Bien que son visage ne soit pas toujours reconnaissable (souvent dissimulé sous du maquillage ou des armures), son physique hors normes l’a rendu incontournable dans les rôles de créatures, de guerriers ou de monstres épiques, que ce soit dans des blockbusters ou des séries de fantasy. Et spoiler : il a été le tout premier à incarner La Montagne dans Game of Thrones.
Des débuts sur le ring à la caméra
Avant d’entrer dans le monde du cinéma, Conan Stevens débute sa carrière comme catcheur professionnel sous son vrai nom, en Australie puis en Asie. Sa passion pour le théâtre et l’écriture l’amène à se tourner vers la comédie et le cinéma, dans un registre bien à lui : des rôles physiques, où l’impact visuel prime, mais où la performance reste essentielle.
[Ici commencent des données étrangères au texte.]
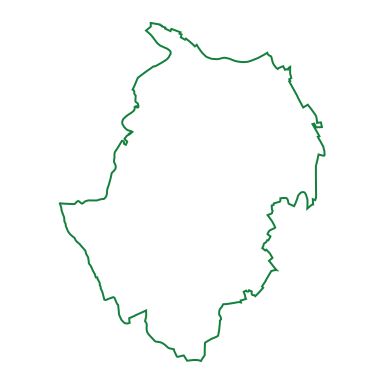 outline of Kim Bang, Hà Nam, Vietnam
{"feature_id": "81297802B80649611591308", "entity_name": "Kim Bang", "entity_type": "district", "adm_level": 2, "iso_a3": "VNM", "parent_name": "Vietnam", "parent_adm1": "Hà Nam", "projection": "orthographic", "projection_center": [105.849, 20.571], "detail": "fine", "context": "isolated", "style": "outline", "palette": "green", "viewbox_px": 384, "rotation_deg": 0, "n_neighbors": 0, "source": "geoboundaries", "source_scale": "gbopen_adm2", "svg_char_len": 5950}
<svg xmlns="http://www.w3.org/2000/svg" viewBox="0 0 384 384"><path d="M267.2,52.8L264.3,54.6L257.8,58.1L250.9,60.8L248.1,61.7L245.7,62.0L243.2,62.1L239.5,61.8L237.0,61.4L234.0,60.6L229.6,58.8L227.2,58.2L225.3,57.8L224.1,57.8L222.8,57.9L219.6,58.8L217.8,59.1L215.8,59.1L212.4,58.9L210.9,58.6L207.0,57.1L205.7,56.3L202.3,52.9L201.1,51.4L198.6,47.9L196.7,44.8L194.9,46.4L193.5,45.0L190.2,42.0L185.9,38.6L185.0,39.7L180.8,37.3L181.6,34.5L179.6,33.7L180.5,32.3L171.4,28.9L170.5,31.1L165.1,28.6L165.4,27.6L161.8,26.3L161.9,25.7L159.9,24.9L159.9,24.5L150.7,23.0L150.8,26.4L150.6,26.8L146.0,30.6L149.3,33.4L151.8,35.9L154.4,39.4L157.3,43.2L160.2,45.6L167.4,48.8L169.8,50.6L170.6,51.9L170.6,53.6L170.3,54.6L169.9,55.0L168.8,57.2L167.1,59.1L166.1,59.9L164.6,60.9L160.6,63.3L156.0,65.9L155.2,66.3L153.7,66.3L146.2,71.5L137.8,77.8L134.2,86.4L132.6,89.6L133.9,90.4L134.3,91.9L134.3,93.4L134.5,94.0L134.9,94.7L135.7,95.6L135.4,100.7L135.5,101.5L135.8,102.0L137.2,102.9L137.9,103.8L138.2,104.8L138.4,105.9L138.3,107.2L138.1,107.4L136.9,107.4L136.6,106.2L136.2,106.2L135.8,106.3L135.5,106.9L134.7,106.9L134.7,108.0L134.5,109.5L134.0,110.5L131.5,112.7L128.3,114.7L125.7,116.7L123.7,118.6L123.1,119.3L122.6,120.6L122.2,121.9L122.2,122.8L122.4,123.9L122.8,124.7L124.2,127.1L125.2,128.1L126.4,129.3L127.5,130.0L129.6,130.8L131.4,131.3L132.4,131.9L130.2,133.8L129.8,133.2L128.9,133.9L129.3,134.4L126.9,135.7L124.5,138.8L124.6,139.2L127.2,141.6L125.9,144.8L124.4,144.2L124.0,143.6L124.0,142.6L123.8,141.8L123.4,141.3L122.6,140.9L121.9,140.9L117.8,147.7L115.9,150.6L115.3,151.4L114.9,152.2L114.6,153.1L114.4,154.7L114.5,157.5L114.2,159.2L114.0,161.9L115.2,164.4L115.7,166.0L115.8,166.8L115.6,167.9L115.3,169.1L113.4,171.4L112.3,172.4L111.7,173.1L110.5,178.7L109.5,182.2L109.0,184.2L107.3,189.1L107.0,191.7L106.9,193.6L106.5,195.5L106.0,196.6L105.0,197.9L104.1,198.8L103.6,199.0L102.9,198.9L99.4,199.6L97.4,200.3L96.2,200.5L88.4,200.4L86.8,200.8L85.1,201.4L82.5,203.5L81.6,203.5L78.9,201.3L78.3,201.1L77.6,201.2L76.7,201.8L74.8,203.9L74.0,204.1L62.9,203.6L60.2,203.3L59.8,203.1L59.5,202.7L60.7,205.8L61.3,208.0L61.6,210.5L63.3,215.3L63.9,216.7L64.2,217.8L64.4,221.3L64.6,222.0L65.6,223.7L65.7,224.3L65.7,225.4L65.8,226.0L66.3,227.3L67.1,229.0L67.8,231.0L68.8,232.5L70.4,234.5L72.0,235.9L74.4,237.8L74.8,238.3L75.4,239.8L76.6,241.5L79.7,244.1L81.1,245.9L83.5,248.5L85.3,250.7L85.6,251.5L86.0,253.4L86.6,254.7L87.6,256.4L88.1,257.3L88.8,261.6L88.8,263.1L89.0,263.7L89.7,264.4L90.9,266.2L91.8,268.1L93.0,270.9L94.9,274.3L95.6,276.9L96.0,277.5L97.3,277.4L97.6,279.0L99.2,281.8L99.7,283.3L99.9,284.4L99.8,285.3L100.5,286.2L100.8,288.8L101.0,289.1L102.2,291.5L104.4,299.7L105.5,299.9L106.7,299.7L108.6,298.8L113.0,297.2L114.1,297.5L114.4,297.7L117.1,303.9L118.1,304.9L118.3,306.5L118.5,308.8L118.8,311.3L118.9,313.4L119.0,314.1L119.5,315.7L121.4,319.8L124.0,322.6L124.6,323.0L125.3,323.3L127.2,323.5L128.3,323.3L129.7,322.8L129.4,321.2L129.2,318.2L134.5,315.9L135.9,315.1L146.1,310.5L146.2,314.0L146.1,316.6L145.3,320.1L145.1,320.9L145.1,321.3L145.5,321.7L146.5,323.4L146.8,325.4L146.6,326.6L146.6,329.0L146.9,330.9L147.2,332.0L147.5,332.7L148.9,334.7L154.9,341.1L155.5,341.5L160.1,342.2L161.0,342.5L162.3,343.1L163.6,343.9L164.8,344.7L168.0,347.6L169.2,348.2L169.9,348.4L173.9,349.3L174.2,350.9L176.5,355.8L177.0,356.6L177.4,356.8L178.5,356.7L183.7,355.4L187.1,360.7L193.4,360.0L195.7,360.0L197.4,360.1L198.8,360.3L201.0,361.0L201.7,359.6L204.1,356.1L204.7,355.1L204.8,346.6L205.0,343.1L205.2,342.6L207.1,341.4L212.0,338.6L214.1,337.8L216.6,336.7L218.1,335.7L219.1,330.5L219.9,323.0L219.9,320.7L221.0,319.3L221.1,318.7L220.3,316.1L219.9,315.6L219.3,314.9L219.2,314.4L219.2,311.5L219.8,309.3L222.0,306.5L223.1,304.3L226.9,304.0L232.4,303.2L237.9,302.2L239.4,302.1L241.0,302.5L240.7,300.4L242.1,300.2L246.0,298.9L245.5,297.8L244.6,294.1L244.1,292.9L243.7,291.8L246.1,290.6L246.6,291.3L247.6,291.6L248.2,291.6L248.6,291.3L249.0,290.3L251.7,291.4L251.6,293.2L251.8,294.1L252.1,294.6L252.5,295.1L254.4,295.2L255.2,296.2L256.5,295.0L260.4,291.0L261.7,289.3L263.2,287.8L262.0,286.4L265.4,281.4L265.5,281.0L268.2,276.2L271.3,271.0L273.6,270.4L275.7,270.0L276.6,270.1L275.4,268.9L271.3,263.6L269.0,260.8L272.5,257.9L269.8,253.3L268.2,251.6L266.3,249.7L265.3,250.5L262.3,248.1L262.8,247.5L262.8,246.8L263.4,245.9L263.6,244.5L264.0,243.7L264.5,243.1L265.9,242.4L266.1,242.1L267.3,240.1L267.7,240.1L268.3,240.3L270.5,236.6L270.3,236.2L268.5,235.0L267.5,234.1L267.6,233.7L269.1,231.0L269.5,230.6L272.0,229.3L273.6,228.5L274.2,228.4L275.2,227.6L274.5,225.8L271.9,221.0L267.6,215.1L270.4,214.0L271.9,213.3L272.2,212.0L272.7,211.0L272.1,209.8L271.9,208.5L271.7,205.5L273.3,205.1L273.6,204.9L273.8,203.4L279.8,201.7L280.0,201.5L280.3,200.7L280.4,198.3L282.8,198.0L284.6,197.9L286.0,198.0L286.4,198.2L287.1,198.8L287.5,199.4L287.9,200.4L288.6,203.7L294.1,206.2L295.8,202.5L297.3,198.5L297.7,197.0L298.0,196.0L298.6,195.0L300.1,193.3L301.2,192.4L302.1,192.2L303.2,192.1L303.9,192.2L304.5,192.5L305.1,193.1L305.8,194.3L306.3,195.7L307.3,199.1L307.5,200.2L307.5,203.9L307.3,208.6L311.4,205.1L312.3,204.6L313.1,204.5L312.8,199.2L315.2,200.1L315.5,199.1L316.0,197.8L316.1,196.1L315.9,176.6L315.9,166.1L317.0,161.6L318.6,154.5L322.8,155.6L324.3,155.6L324.5,155.4L324.5,155.0L324.5,152.8L324.3,150.5L323.6,148.4L323.4,146.9L320.4,141.3L318.5,138.1L317.8,136.8L319.4,136.2L316.7,131.4L312.5,124.1L314.2,123.6L316.2,127.3L321.9,127.1L321.5,125.0L320.9,122.4L317.0,122.8L317.0,121.4L316.5,117.7L316.1,116.1L315.1,114.4L310.7,108.4L307.8,104.7L303.2,107.5L298.6,98.9L296.7,94.9L289.2,81.4L290.2,81.0L289.3,79.2L290.8,78.4L291.3,78.0L290.8,75.9L290.3,74.2L290.1,72.8L290.2,66.9L288.9,67.7L288.3,68.5L287.9,69.6L287.0,69.3L286.4,69.2L285.0,69.8L284.1,68.1L283.2,66.2L279.0,67.9L278.2,68.4L277.8,69.0L277.3,68.7L276.5,68.1L275.1,66.5L274.0,65.0L273.0,63.1L272.7,62.5L272.4,61.2L271.3,56.8L271.0,56.4L270.7,56.1L269.0,55.4L268.0,54.4L267.6,53.7L267.2,52.8Z" fill="none" stroke="#15803d" stroke-width="2"/></svg>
Il utilise son corps comme un outil d’interprétation : pas seulement pour impressionner, mais pour donner vie à des personnages souvent muets, mais expressifs dans leur brutalité, leur solitude ou leur étrangeté.
La Montagne dans Game of Thrones : une présence fondatrice
En 2011, Conan Stevens devient le premier acteur à incarner Ser Gregor Clegane, alias La Montagne, dans la saison 1 de Game of Thrones. Ce personnage emblématique de la saga est connu pour sa force démesurée, sa brutalité et son absence totale de compassion. La série avait besoin d’un comédien capable de projeter immédiatement cette aura terrifiante, et Stevens remplit parfaitement le rôle.
Il n’interprète le personnage que dans la première saison, avant d’être remplacé (notamment pour des raisons de calendrier et de logistique de tournage), mais c’est lui qui pose les bases visuelles du colosse inhumain, devenu l’un des symboles de la violence du monde de Westeros.
Bolg dans Le Hobbit : un autre monstre légendaire
Après Westeros, Conan Stevens se retrouve en Terre du Milieu. Il est choisi pour incarner Bolg, l’un des principaux antagonistes orques dans la trilogie Le Hobbit de Peter Jackson. Il participe activement au tournage avec des prothèses lourdes et un maquillage complet. Cependant, pour des raisons techniques, son personnage sera partiellement refait en images de synthèse dans les versions finales du film, un sort fréquent pour les rôles de créatures.
Cela n’enlève rien à l’intensité physique et à l’implication de Stevens, qui continue d’enchaîner les rôles exigeants dans des productions où le costume et l’effort physique sont au cœur du jeu.
Des rôles internationaux dans le cinéma d’action
En plus de ses rôles dans des sagas cultes, Conan Stevens travaille également sur des films tournés en Asie, notamment en Chine et en Thaïlande, où il incarne divers méchants, gardes du corps, ou créatures mythologiques. Son physique unique lui ouvre les portes de nombreux marchés cinématographiques en quête de figures marquantes.
Il apparaît ainsi dans The Man with the Iron Fists (2012), produit par Quentin Tarantino, ou dans des productions comme Vikingdom et Bangkok Adrenaline. Le plus souvent, il joue des adversaires imposants, des guerriers antiques, ou des hommes de main silencieux, toujours taillés pour impressionner… et terrifier.
Une carrière façonnée par la discipline et la persévérance
Ce qu’il faut retenir de Conan Stevens, c’est que derrière les rôles physiques se cache un artiste méthodique, très impliqué dans la préparation des cascades, le maniement des armes et le jeu corporel. Il participe souvent à la création même des personnages, en collaboration avec les réalisateurs et les équipes techniques, car faire bouger un corps de plus de 2 mètres sous 20 kg de costume, ça ne s’improvise pas.
Il est aussi scénariste à ses heures perdues, et a développé plusieurs projets personnels, montrant que l’intellect n’est pas sacrifié au profit du physique. Loin de l’image du simple colosse muet, il défend l’idée que la performance physique est une forme d’art à part entière, particulièrement dans le cinéma de genre.